Однако в какой-то момент в 2007 году в моём информационном раю завёлся червь сомнения. Я начал замечать, что Сеть оказывает на меня куда более сильное и широкое влияние, чем мой компьютер. Дело было не в том, что я проводил больше времени, уставившись в монитор. И не в том, что многие из моих привычек менялись из-за того, что я всё больше привыкал к сайтам и услугам, предлагавшимся Сетью, и даже становился зависимым от них. Мне казалось, что и мой мозг начинает работать иначе. Именно тогда меня начала беспокоить моя неспособность обращать внимание на что-то больше, чем пару минут. Поначалу я подумал, что эта проблема является симптомом замедления мыслительных процессов, свойственного среднему возрасту. Однако я понял, что мой мозг не просто блуждал. Он испытывал голод. Он требовал, чтобы его накормили содержимым Сети - и чем больше он насыщался, тем голоднее становился. Даже не находясь возле компьютера, я испытывал непреодолимое желание проверить почту, пройтись по ссылкам или поискать что-то через Google. Я хотел оставаться на связи.
Я начал скучать по своему прежнему мозгу.
Фридрих Ницше был в отчаянии. Будучи болезненным ребёнком, он так никогда полностью и не оправился от болезней, которыми страдал в двадцатилетием возрасте. Их причиной стало падение с лошади во время службы в артиллерийском подразделении прусской армии. В 1879 году его здоровье ухудшилось, и он был вынужден оставить пост профессора филологии в Базельском университете. В тридцать один год Ницше начал путешествовать по Европе в поисках спасения от своих многочисленных недугов. Осенью с наступлением холодов он двигался на юг, к берегам Средиземного моря, а весной возвращался на север, в Швейцарские Альпы или в дом своей матери под Лейпцигом. В конце 1881 года Ницше снял комнату на чердаке в итальянском портовом городе Генуе. Его зрение ухудшалось, и он чувствовал боль и утомление, фокусируясь на странице. Часто в результате чтения у него возникала головная боль, сопровождавшаяся рвотными позывами. Ему пришлось сократить время, посвящённое писательской деятельности, и он боялся, что однажды ему придётся совсем отказаться от этого занятия.
В отчаянии Ницше заказал пишущую машинку модели Writing Ball («пишущий шар») производства датской компании Malling-Hansen, доставленную в его дом в первые недели 1882 года. Изобретённый за несколько лет до этого Хансом Расмусом Маллинг-Хансеном, директором Королевского института для глухонемых в Копенгагене, этот инструмент был странным, но прекрасным. Он напоминал богато украшенную золотую подушечку для иголок. Пятьдесят две клавиши для строчных и прописных букв, а также цифр и знаков пунктуации располагались концентрическим образом на поверхности шара. Подобное расположение было неслучайным, именно оно позволяло максимально повысить эффективность печати. Прямо под клавишами находилась изогнутая пластина, державшая лист бумаги. При помощи гениально спроектированной системы рычагов пластина передвигалась как по маслу при каждом нажатии на клавишу. При достаточном навыке человек мог печатать до 8оо знаков в минуту - этот результат был значительно выше, чем у любой другой пишущей машинки1.

• _ПЕРЕЧЕНЬ ЗАПИСЕЙ_
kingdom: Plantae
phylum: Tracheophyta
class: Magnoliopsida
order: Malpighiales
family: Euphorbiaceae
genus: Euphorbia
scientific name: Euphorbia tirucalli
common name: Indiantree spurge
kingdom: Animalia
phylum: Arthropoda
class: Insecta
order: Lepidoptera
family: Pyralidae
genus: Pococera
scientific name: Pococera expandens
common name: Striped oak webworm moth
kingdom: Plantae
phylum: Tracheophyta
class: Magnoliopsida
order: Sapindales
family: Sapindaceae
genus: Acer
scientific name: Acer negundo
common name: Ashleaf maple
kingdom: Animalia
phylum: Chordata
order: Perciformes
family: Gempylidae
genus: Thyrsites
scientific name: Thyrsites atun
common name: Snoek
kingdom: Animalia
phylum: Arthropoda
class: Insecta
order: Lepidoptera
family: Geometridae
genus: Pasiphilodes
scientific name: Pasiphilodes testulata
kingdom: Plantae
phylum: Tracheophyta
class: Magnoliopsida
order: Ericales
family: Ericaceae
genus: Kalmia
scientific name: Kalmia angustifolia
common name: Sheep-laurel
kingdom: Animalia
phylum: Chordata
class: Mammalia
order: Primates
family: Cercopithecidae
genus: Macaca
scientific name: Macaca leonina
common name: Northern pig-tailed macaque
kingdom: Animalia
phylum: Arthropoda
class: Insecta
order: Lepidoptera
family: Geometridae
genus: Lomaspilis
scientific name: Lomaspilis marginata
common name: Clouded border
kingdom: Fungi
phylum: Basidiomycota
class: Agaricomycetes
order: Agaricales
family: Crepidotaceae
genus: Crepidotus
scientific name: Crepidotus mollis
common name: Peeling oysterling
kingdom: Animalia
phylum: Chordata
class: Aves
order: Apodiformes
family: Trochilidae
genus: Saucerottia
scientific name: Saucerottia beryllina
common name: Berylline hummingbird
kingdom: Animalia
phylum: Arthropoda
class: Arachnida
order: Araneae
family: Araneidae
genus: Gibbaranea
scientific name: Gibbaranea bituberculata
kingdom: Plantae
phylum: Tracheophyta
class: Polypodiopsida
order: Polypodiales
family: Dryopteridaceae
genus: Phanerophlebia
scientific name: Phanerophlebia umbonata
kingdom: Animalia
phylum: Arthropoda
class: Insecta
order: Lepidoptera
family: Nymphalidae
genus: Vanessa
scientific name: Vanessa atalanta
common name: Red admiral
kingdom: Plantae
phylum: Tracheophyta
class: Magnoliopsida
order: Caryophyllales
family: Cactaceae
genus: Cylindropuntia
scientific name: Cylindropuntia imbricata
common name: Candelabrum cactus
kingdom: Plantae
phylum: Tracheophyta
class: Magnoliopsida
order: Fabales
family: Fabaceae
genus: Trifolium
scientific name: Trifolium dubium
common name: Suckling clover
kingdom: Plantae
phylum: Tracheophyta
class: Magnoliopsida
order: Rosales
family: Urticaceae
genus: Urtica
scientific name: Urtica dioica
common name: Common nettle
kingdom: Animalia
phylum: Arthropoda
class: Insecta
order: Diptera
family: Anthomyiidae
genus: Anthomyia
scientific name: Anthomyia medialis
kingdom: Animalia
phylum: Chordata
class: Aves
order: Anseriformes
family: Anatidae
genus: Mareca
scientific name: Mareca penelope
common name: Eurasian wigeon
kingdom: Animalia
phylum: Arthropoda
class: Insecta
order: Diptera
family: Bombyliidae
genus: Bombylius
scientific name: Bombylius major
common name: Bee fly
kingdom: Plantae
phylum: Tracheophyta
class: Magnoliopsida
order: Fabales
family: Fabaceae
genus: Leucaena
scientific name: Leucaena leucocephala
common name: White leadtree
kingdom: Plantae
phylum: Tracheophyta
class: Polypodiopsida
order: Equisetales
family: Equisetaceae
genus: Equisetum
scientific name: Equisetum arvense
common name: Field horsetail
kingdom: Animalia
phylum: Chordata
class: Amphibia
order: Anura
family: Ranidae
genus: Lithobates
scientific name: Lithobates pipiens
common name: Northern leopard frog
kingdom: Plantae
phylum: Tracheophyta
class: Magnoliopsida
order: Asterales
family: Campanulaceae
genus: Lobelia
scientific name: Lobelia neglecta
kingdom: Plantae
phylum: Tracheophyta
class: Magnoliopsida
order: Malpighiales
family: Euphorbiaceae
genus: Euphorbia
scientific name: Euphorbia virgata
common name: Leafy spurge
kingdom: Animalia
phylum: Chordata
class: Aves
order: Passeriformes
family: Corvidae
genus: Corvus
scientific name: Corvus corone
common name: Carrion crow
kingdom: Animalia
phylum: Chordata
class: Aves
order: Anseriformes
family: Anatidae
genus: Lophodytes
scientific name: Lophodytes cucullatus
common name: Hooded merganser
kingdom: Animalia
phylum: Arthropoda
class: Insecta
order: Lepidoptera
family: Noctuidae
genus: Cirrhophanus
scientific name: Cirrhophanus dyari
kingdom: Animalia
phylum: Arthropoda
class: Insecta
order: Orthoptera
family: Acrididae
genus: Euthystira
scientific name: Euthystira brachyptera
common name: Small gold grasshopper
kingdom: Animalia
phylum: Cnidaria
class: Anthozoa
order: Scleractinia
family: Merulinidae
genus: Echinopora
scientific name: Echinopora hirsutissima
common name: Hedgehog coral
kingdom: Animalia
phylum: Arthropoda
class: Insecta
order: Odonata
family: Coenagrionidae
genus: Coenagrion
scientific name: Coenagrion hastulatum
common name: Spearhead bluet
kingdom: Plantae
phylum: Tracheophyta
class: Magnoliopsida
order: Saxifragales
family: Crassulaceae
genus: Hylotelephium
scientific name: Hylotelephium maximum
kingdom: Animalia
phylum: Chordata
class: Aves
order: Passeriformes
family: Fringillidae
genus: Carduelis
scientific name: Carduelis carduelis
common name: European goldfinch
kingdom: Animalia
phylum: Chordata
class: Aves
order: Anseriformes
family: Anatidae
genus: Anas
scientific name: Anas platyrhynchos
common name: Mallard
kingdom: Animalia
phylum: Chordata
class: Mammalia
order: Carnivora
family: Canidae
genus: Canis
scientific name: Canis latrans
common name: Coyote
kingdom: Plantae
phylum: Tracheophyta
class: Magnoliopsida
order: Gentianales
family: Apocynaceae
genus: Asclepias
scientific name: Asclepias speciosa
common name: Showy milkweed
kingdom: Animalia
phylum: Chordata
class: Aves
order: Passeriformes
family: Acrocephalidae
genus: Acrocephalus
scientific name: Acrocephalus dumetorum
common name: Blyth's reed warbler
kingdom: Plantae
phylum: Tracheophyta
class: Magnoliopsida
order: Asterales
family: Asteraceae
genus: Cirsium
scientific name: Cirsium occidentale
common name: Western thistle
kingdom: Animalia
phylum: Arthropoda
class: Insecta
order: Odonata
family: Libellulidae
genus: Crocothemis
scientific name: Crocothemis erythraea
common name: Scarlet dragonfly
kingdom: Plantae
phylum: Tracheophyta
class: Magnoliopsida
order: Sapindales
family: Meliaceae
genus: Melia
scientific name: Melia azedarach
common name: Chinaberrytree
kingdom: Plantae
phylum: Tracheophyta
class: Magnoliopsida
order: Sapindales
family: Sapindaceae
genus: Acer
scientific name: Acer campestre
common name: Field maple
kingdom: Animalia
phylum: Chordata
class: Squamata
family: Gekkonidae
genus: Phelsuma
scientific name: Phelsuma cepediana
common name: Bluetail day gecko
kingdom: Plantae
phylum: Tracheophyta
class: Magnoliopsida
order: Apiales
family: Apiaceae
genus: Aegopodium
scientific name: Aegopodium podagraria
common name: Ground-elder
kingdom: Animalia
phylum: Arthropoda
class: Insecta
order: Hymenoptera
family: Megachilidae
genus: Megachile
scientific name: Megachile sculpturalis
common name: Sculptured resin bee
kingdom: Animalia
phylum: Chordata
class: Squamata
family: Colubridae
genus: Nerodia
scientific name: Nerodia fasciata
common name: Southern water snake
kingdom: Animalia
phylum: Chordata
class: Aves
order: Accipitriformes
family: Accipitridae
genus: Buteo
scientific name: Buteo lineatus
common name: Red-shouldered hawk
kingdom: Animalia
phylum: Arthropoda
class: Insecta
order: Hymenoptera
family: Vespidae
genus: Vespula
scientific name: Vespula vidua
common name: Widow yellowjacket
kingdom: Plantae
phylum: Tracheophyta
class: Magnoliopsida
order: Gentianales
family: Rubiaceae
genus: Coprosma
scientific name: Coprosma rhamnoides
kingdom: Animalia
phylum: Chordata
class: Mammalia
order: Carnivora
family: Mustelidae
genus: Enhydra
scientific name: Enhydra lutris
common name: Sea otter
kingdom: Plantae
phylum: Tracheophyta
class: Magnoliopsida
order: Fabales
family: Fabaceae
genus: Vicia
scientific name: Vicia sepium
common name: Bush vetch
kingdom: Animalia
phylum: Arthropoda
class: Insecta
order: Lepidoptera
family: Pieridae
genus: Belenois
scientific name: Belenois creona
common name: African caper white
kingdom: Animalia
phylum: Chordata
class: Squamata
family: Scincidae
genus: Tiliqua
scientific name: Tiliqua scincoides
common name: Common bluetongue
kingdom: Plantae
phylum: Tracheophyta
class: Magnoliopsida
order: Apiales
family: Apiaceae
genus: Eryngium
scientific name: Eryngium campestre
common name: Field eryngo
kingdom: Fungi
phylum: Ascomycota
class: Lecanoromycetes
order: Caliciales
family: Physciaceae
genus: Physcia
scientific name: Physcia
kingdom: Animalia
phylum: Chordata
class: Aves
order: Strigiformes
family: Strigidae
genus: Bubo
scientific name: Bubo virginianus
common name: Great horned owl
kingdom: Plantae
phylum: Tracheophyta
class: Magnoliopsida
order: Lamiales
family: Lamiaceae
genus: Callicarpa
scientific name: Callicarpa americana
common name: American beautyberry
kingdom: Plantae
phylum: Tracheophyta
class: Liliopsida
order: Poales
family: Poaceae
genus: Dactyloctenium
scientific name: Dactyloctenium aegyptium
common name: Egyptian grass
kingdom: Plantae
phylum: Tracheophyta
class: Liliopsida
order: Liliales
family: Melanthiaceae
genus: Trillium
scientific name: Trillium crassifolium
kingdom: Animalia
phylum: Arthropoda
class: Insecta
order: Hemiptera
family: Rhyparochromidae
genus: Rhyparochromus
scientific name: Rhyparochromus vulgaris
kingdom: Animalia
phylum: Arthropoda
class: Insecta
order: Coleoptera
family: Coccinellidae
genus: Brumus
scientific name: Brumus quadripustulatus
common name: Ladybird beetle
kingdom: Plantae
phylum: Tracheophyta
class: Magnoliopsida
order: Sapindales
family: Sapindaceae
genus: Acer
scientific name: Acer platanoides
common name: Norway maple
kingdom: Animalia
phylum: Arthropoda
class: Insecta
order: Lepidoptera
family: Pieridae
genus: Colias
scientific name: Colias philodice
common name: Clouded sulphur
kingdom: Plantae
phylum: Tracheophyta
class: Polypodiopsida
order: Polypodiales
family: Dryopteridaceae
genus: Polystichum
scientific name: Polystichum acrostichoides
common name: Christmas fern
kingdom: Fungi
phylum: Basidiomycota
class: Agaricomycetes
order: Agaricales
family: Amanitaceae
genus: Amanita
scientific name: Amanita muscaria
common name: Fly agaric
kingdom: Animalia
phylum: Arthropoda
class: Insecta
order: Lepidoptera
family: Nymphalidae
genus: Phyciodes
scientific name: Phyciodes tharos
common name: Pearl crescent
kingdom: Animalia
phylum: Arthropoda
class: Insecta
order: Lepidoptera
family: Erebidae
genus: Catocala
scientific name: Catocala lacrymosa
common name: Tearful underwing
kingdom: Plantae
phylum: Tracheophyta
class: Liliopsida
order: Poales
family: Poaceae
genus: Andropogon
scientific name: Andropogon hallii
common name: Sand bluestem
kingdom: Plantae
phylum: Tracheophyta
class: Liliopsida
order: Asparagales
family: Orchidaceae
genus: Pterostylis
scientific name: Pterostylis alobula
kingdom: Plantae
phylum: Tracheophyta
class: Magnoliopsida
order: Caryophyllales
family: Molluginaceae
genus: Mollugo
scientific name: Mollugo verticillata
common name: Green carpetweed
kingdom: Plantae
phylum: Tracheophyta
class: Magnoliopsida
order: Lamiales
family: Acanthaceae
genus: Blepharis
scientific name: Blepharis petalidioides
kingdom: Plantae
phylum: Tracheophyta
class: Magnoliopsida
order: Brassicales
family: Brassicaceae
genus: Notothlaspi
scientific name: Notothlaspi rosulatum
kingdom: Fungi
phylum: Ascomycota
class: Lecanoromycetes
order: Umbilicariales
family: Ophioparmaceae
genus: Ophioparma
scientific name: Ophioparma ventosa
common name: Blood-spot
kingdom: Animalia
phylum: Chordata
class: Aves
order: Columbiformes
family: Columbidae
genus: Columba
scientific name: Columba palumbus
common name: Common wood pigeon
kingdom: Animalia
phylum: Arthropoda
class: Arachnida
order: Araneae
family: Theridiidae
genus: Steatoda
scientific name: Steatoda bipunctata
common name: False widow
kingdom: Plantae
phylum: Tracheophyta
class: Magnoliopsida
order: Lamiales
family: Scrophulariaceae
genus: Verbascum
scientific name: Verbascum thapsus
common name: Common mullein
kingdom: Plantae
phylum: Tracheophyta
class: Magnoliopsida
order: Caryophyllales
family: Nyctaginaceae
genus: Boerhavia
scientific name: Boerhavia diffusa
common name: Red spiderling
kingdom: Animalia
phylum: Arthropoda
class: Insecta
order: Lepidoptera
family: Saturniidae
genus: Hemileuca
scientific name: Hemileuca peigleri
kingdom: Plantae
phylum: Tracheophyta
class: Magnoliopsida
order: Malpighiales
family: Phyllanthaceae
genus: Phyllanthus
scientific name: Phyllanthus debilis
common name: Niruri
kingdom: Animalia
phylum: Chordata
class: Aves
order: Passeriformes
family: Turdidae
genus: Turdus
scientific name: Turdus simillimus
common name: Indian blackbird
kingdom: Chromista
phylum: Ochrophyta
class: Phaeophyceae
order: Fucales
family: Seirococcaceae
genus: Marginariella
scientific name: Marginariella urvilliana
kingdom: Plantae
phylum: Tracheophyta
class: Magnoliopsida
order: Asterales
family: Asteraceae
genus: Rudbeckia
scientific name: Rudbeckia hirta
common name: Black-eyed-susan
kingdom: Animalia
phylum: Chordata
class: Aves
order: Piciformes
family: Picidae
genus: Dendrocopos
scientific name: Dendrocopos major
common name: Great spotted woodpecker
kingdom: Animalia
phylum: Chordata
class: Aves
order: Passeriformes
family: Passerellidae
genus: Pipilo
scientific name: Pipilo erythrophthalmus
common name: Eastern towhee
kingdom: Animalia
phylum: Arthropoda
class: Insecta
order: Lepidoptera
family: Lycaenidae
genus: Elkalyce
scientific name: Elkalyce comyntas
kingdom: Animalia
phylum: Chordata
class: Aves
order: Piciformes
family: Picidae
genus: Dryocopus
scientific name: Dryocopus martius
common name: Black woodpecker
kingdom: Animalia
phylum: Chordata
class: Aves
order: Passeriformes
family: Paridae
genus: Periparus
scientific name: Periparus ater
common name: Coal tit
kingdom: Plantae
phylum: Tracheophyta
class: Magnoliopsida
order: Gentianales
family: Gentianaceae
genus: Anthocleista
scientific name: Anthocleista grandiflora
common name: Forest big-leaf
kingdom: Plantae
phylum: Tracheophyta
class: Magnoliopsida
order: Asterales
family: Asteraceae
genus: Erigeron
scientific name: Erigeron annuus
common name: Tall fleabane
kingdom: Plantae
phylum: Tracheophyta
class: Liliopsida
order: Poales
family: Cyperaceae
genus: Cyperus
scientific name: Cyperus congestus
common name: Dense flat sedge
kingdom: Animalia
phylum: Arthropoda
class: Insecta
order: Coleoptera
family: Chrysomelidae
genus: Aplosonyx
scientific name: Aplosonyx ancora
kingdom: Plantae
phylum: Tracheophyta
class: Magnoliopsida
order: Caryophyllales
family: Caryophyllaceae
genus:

• _ЧТО СДЕЛАТЬ_
Напишите продолжение текста о Сети, Ницше и его пишущей машинке, начав сразу после последнего предложения.

• _ОТВЕТ НИЖЕ_
Это устройство спасло Ницше, по крайней мере, на какое-то время. Научившись печатать вслепую, он мог делать это даже с закрытыми глазами, используя лишь кончики пальцев. Слова вновь могли беспрепятственно течь прямо из его ума на лист бумаги. Ницше был настолько захвачен творением Маллинг-Хансена, что даже сочинил ему небольшую оду:
Пишущий шар похож на меня: он сделан из железа,
Но так легко вращается на своём пути.
Для того чтобы ужиться с нами, нужно немало терпения и такта,
А также нежные пальцы.
В марте одна берлинская газета сообщила, что Ницше «чувствует себя лучше, чем когда-либо» и, благодаря пишущей машинке, «вернулся к писательской деятельности».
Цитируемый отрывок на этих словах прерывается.